Translating millennia of tales into one linear narrative, however, posed greater difficulties.
"As well as the storytelling side, a lot of [the mythology] directly contradicts itself", he explains. "A character dies in one story and then shows up 2,000 years later in a different one."
Keeley's structural solution was to create four "separate chapters that you can switch between any time", each one covering Cú Chulainn, St Bridget, Fionn Mac Cumhaill and St Patrick. He compares them to an "anthology", saying that "they’re like a collection of Irish legends". With one episode completed for each chapter already, Keeley will add to the narrative like the scribes and seanchaithe before him.
Aside from structure, there's the act of literal and figurative translation required, adapting stories to better fit the medium of video games. He recalls researching the legend of Cú Chulainn, who most Irish people would know as the great Irish warrior who, as a young boy, killed a ferocious hound with his sliotar and worked for the hound's owner as repayment.
"He takes his name after becoming a replacement dog for a guy", Keeley says, "but I suppose that’s not as obvious in English". The word cú typically refers to a "hound", which Keeley notes "isn't even a dog in modern Irish".
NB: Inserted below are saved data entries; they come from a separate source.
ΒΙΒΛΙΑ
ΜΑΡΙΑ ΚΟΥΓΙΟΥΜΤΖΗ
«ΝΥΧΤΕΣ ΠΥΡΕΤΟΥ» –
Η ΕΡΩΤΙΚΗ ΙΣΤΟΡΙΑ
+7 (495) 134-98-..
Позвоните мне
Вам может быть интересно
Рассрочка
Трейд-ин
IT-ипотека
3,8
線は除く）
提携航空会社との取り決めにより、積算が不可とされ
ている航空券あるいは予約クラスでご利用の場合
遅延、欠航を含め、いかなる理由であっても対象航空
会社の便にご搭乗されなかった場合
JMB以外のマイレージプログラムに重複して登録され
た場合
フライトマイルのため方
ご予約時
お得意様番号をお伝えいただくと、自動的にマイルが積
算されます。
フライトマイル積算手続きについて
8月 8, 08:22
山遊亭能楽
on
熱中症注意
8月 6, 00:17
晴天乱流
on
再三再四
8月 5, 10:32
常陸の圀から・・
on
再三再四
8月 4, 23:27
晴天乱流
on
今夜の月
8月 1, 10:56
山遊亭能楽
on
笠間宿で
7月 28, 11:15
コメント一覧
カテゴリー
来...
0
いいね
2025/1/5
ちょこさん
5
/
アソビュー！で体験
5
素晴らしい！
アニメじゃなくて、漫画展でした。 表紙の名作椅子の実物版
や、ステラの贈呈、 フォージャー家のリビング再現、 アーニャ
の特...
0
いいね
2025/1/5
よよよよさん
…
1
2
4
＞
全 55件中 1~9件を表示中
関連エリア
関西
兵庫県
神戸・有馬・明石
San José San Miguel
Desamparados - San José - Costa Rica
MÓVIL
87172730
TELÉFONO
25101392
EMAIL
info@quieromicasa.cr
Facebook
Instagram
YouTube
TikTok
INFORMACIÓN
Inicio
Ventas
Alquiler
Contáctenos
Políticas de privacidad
Cultural practices and customs need translating, too, and contextualising, particularly for players who are not Irish.
"People were a lot more preoccupied with oaths", Keeley says, "and if you put someone under your protection, if anyone ever harmed them, that would be enough to start a war over. There’s one particular concept, which was a geas - a semi-magical promise, it’s almost like a curse, but it’s something that a particular person can’t ever do. There’s some that are like, you can never refuse hospitality, or you can never eat dog meat."
We're going to bet Cú Chulainn came up with that last one.
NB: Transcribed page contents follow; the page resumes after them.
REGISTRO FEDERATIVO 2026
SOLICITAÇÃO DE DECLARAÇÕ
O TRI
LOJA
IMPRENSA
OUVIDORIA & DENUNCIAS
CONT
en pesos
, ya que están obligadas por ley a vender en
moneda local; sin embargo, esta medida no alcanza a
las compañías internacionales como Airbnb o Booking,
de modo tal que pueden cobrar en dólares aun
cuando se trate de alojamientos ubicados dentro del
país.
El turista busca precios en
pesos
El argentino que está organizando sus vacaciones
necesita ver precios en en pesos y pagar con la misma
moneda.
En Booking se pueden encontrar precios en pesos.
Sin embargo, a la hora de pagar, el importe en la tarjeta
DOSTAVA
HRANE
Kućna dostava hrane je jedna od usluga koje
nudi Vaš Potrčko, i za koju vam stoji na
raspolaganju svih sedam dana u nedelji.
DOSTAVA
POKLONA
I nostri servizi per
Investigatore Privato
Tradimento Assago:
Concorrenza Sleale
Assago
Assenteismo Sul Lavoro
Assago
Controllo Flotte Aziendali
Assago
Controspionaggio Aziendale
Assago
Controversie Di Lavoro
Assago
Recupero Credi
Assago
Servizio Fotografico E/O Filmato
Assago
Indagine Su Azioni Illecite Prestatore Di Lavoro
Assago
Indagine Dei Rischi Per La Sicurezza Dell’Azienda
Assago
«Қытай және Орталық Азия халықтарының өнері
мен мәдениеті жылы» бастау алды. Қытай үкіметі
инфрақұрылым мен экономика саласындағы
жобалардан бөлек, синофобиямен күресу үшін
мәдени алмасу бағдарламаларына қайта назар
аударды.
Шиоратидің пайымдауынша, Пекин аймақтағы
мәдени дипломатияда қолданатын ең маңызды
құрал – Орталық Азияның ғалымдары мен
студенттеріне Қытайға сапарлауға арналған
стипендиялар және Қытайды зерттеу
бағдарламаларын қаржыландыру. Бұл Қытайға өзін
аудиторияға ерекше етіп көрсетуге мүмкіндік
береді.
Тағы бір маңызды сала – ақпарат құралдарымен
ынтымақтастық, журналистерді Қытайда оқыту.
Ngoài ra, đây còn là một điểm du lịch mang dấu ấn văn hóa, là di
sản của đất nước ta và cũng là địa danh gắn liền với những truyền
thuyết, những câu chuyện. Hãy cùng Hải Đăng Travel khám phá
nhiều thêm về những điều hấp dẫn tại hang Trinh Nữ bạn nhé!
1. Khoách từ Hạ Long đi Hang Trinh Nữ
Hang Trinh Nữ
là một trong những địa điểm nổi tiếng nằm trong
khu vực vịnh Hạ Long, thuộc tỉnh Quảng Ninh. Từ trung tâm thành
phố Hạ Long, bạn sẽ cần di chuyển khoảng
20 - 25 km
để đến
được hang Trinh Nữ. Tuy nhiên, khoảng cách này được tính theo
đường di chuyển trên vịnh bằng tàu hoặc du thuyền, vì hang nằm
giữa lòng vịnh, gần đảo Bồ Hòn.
As bewitching and rich as the legends are themselves, it seems that the most attractive aspect of our literary and folk tradition is the role Irishness plays in it: how we tell our stories, what words we choose, how we express our heritage. This challenge, to evoke Irishness in a video game, is perhaps the most intricate, and runs right through the design of Fadó.
"In the characterisation", Keeley says, "one person who played the demo said they were very excited to have found the point in any game where someone said "begod!"
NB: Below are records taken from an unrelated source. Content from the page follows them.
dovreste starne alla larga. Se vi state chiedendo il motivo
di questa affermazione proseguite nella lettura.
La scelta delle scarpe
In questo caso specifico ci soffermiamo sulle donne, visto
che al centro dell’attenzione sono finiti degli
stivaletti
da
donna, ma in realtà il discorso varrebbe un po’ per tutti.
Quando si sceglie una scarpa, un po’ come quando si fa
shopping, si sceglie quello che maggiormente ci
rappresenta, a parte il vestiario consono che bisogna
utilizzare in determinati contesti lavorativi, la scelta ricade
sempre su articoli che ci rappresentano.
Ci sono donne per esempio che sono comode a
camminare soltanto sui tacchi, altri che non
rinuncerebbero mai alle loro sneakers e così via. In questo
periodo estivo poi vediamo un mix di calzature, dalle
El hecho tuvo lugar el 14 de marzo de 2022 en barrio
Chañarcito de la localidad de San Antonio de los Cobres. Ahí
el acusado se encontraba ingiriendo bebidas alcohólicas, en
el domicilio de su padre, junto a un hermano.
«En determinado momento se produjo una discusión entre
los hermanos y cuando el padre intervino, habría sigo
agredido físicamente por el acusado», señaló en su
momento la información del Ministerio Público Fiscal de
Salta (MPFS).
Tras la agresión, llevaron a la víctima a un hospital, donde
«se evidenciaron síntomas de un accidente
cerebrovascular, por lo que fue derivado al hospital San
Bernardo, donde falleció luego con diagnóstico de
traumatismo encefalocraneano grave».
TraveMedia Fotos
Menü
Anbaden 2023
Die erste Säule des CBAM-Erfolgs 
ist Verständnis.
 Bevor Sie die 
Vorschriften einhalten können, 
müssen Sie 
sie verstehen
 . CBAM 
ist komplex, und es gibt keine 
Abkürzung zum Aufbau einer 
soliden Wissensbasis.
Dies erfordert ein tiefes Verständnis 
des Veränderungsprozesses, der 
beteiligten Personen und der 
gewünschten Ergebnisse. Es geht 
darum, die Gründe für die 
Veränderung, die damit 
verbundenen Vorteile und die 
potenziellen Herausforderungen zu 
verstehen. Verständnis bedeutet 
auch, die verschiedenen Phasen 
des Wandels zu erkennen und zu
Naturally, dialogue plays a central role in any story, particularly one predicated on rejuvenating Irish folk tales for the 21st century. But rendering something fantastical and fluid as something visible and stable on a screen can demand acts of your own myth-making, too.
"One of the trickier parts about it is that the original versions of these stories are written with very old forms of Irish, but they’ve also been translated into very old forms of English, as well. It’s hard to strike a balance between having the grandiose, antiquated way of speaking that most of them do and also making it a modern platform. It feels a little bit weird to have everyone talking in a Victorian English translation.
"You almost have to aim for this non-existent version of Ireland, a modern version of Old Ireland, I suppose."
Although Fadó is not yet released, Keeley presented a demo of the game at Dublin Comic Con in Summer 2018, which received a lot of positive feedback and attention. "It's very close to the release of a first part", Keeley says, adding that his plan is to release chapters one by one or do a soft release, followed by a larger release of content.
If this isn't soon enough for you, take heart in the fact that we're not in an Irish folk tale as, as Keeley notes, "A lot of Irish legends didn't treat time very seriously".